**EXERCISE DETAILS:** Return a word-for-word copy of the complete listing below.

=== DATASET EXTRACT ===

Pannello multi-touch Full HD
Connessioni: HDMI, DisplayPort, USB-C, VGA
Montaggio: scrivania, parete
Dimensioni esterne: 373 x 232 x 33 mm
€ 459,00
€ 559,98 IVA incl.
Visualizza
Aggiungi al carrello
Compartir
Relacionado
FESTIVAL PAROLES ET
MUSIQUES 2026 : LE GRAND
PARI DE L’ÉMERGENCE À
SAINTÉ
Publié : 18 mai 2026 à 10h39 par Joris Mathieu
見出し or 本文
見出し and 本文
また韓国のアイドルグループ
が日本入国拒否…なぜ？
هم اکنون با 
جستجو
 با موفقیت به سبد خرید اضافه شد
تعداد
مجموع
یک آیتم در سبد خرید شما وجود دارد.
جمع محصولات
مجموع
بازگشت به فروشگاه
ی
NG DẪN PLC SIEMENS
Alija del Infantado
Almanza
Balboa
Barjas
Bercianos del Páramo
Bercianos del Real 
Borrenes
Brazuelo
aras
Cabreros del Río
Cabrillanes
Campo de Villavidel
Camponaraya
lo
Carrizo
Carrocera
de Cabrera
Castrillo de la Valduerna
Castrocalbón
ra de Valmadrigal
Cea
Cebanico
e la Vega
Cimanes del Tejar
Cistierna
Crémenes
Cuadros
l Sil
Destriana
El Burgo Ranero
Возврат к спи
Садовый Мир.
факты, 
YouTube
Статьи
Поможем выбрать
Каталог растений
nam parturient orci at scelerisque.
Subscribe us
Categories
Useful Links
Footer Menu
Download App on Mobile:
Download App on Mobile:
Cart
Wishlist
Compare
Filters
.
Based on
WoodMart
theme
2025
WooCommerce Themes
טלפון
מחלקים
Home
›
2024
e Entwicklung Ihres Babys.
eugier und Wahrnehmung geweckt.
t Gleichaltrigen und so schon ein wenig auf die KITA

===

**OUTPUT OF THE EXERCISE:**
Pannello multi-touch Full HD
Connessioni: HDMI, DisplayPort, USB-C, VGA
Montaggio: scrivania, parete
Dimensioni esterne: 373 x 232 x 33 mm
€ 459,00
€ 559,98 IVA incl.
Visualizza
Aggiungi al carrello
Compartir
Relacionado
FESTIVAL PAROLES ET
MUSIQUES 2026 : LE GRAND
PARI DE L’ÉMERGENCE À
SAINTÉ
Publié : 18 mai 2026 à 10h39 par Joris Mathieu
見出し or 本文
見出し and 本文
また韓国のアイドルグループ
が日本入国拒否…なぜ？
هم اکنون با 
جستجو
 با موفقیت به سبد خرید اضافه شد
تعداد
مجموع
یک آیتم در سبد خرید شما وجود دارد.
جمع محصولات
مجموع
بازگشت به فروشگاه
ی
NG DẪN PLC SIEMENS
Alija del Infantado
Almanza
Balboa
Barjas
Bercianos del Páramo
Bercianos del Real 
Borrenes
Brazuelo
aras
Cabreros del Río
Cabrillanes
Campo de Villavidel
Camponaraya
lo
Carrizo
Carrocera
de Cabrera
Castrillo de la Valduerna
Castrocalbón
ra de Valmadrigal
Cea
Cebanico
e la Vega
Cimanes del Tejar
Cistierna
Crémenes
Cuadros
l Sil
Destriana
El Burgo Ranero
Возврат к спи
Садовый Мир.
факты, 
YouTube
Статьи
Поможем выбрать
Каталог растений
nam parturient orci at scelerisque.
Subscribe us
Categories
Useful Links
Footer Menu
Download App on Mobile:
Download App on Mobile:
Cart
Wishlist
Compare
Filters
.
Based on
WoodMart
theme
2025
WooCommerce Themes
טלפון
מחלקים
Home
›
2024
e Entwicklung Ihres Babys.
eugier und Wahrnehmung geweckt.
t Gleichaltrigen und so schon ein wenig auf die KITA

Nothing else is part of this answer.